In order to ensure that the highest quality of care is provided, it is critical that the responsibilities as foster parents are clearly understood. Foster parent responsibilities include:
- to provide care and supervision to meet the child's needs and to cooperate with the agency and other community resources in achieving the objectives;
- to respect the confidentiality of information concerning the child and his/her biological family;
- to accept and support the biological parents of the child and to assist and cooperate in visits between the child and his/her family;
- to share with the agency all information about the child's progress or difficulties in his/her daily living, health or adjustment to the home, school or community;
- to encourage and supervise school attendance, participate in teacher conferences, and keep the child's caseworker updated regarding any special educational needs;
- to attend to the regular and/or special medical, optical and dental needs of the foster child;
- to encourage and promote the child's participation/involvement in his/her religious/spiritual and cultural beliefs;
- to have a plan acceptable to the agency for the provision of care and supervision of the child by a competent person whenever the foster parent is absent from the home;
- to keep school and achievement records of the child, including photographs, and to present this material to the agency when the child is discharged;
- to recognize the agency's legal rights regarding the child and its final responsibility for placement and other major decisions affecting the child;
- to encourage and support the foster child's participation in school activities, leisure time activities, community activities and his/her own interests;
- to notify the agency immediately of changes in their family composition, travel plans, serious illnesses, hospitalization or in the case of an accident to the foster child or any member of the foster family;
NOTE: As of October 15, 2015, The Child and Family Services Amendment Act (Critical Incident Reporting) is in effect. Foster parents must report a critical incident to both the licensing and placing agencies within one hour of the critical incident (serious injury or death of a child). The report must include the information on the Critical Incident Report form and can be made orally by phone, or by fax.
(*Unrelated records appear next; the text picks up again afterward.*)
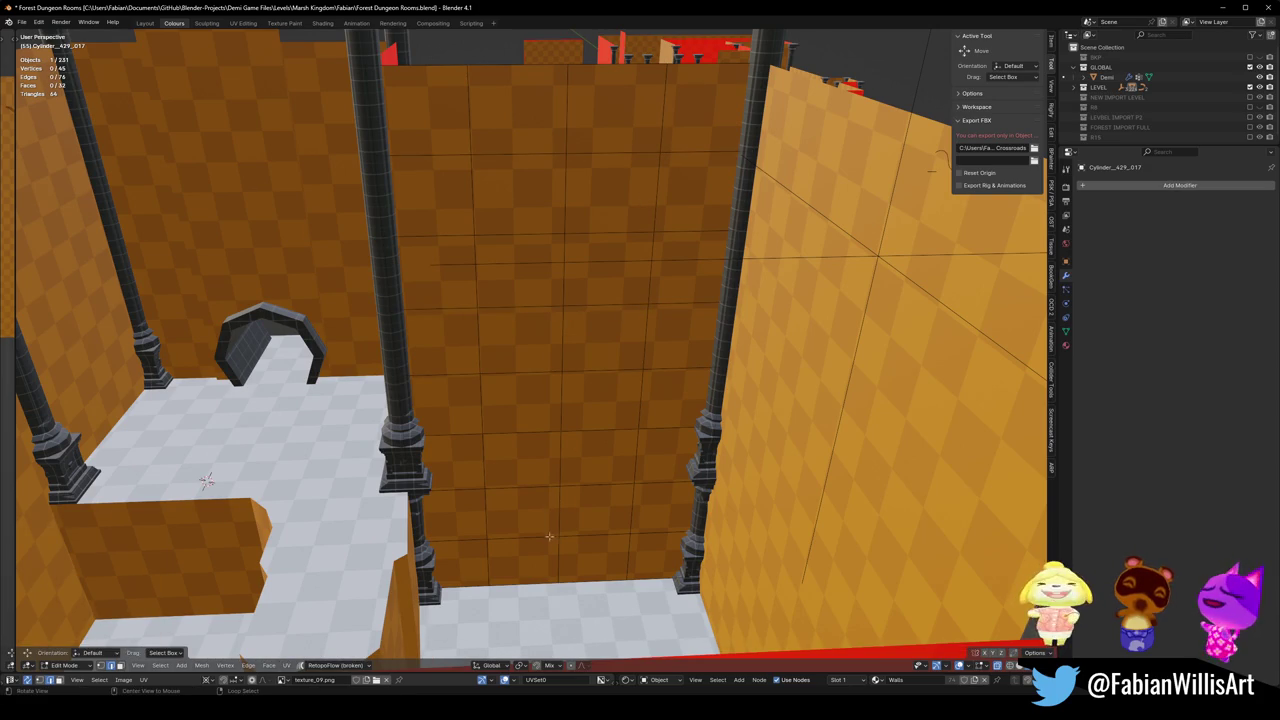
Subdivide the whole wall into a finer grid, save, and return to Object Mode.
key("a")
right_click(552, 521)
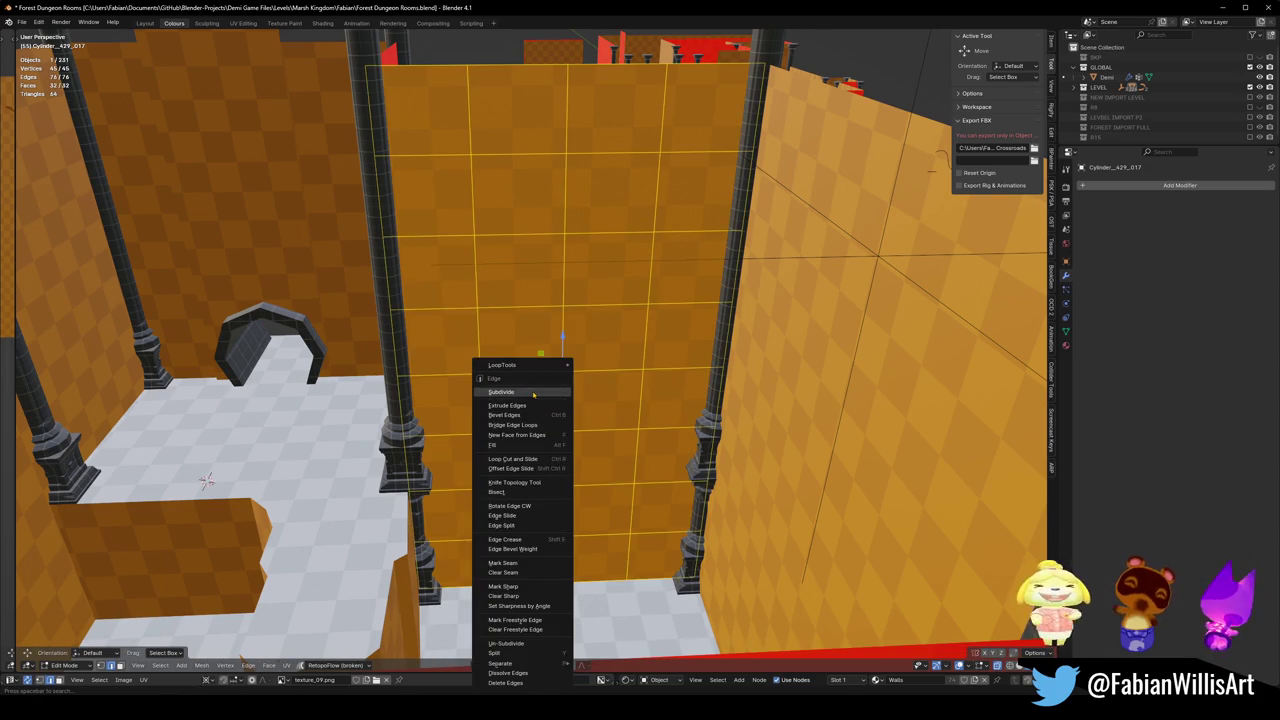
left_click(520, 391)
key("alt+a")
scroll(540, 515, "up", 5)
key("ctrl+s")
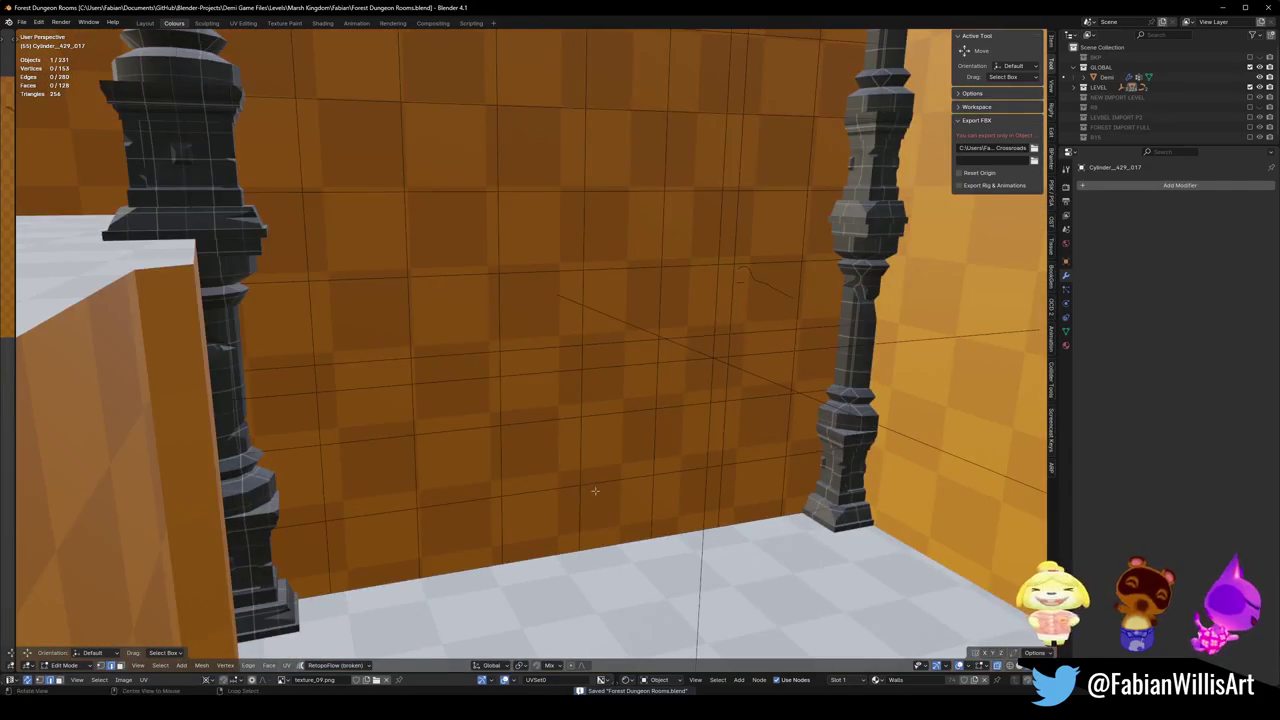
scroll(568, 522, "up", 2)
key("Tab")
Snap the Demi character to the 3D cursor on the floor and save.
left_click(1107, 77)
- to enhance their ability to provide quality care by participating in educational programs;
- to care for the child until such time as a decision is made in consultation with the foster parents that the child will be moved, except in those cases where protection of the child is an issue. When this decision has been agreed to, reasonable time will be allowed to make the appropriate arrangements. Part of the duties of the foster parents is to prepare the child for the separation;
- to attend all official case planning conferences and administrative case reviews to offer input regarding the child in your home;
- to engage with the child's biological family to encourage that relationship and facilitate reunification;
- to encourage frequent visitation in the least restrictive environment, e.g., the child's home, relative home, the foster home;
- to assist the child in understanding the need for information sharing and the boundaries of confidentiality;
- to respect the child's feelings regarding his/her parents;
- to respect final decisions made by the agency or court if they can be substantiated as in the best interest of the child; and
- to comply with all legislation, regulations and Provincial Standards concerning foster care and children in care.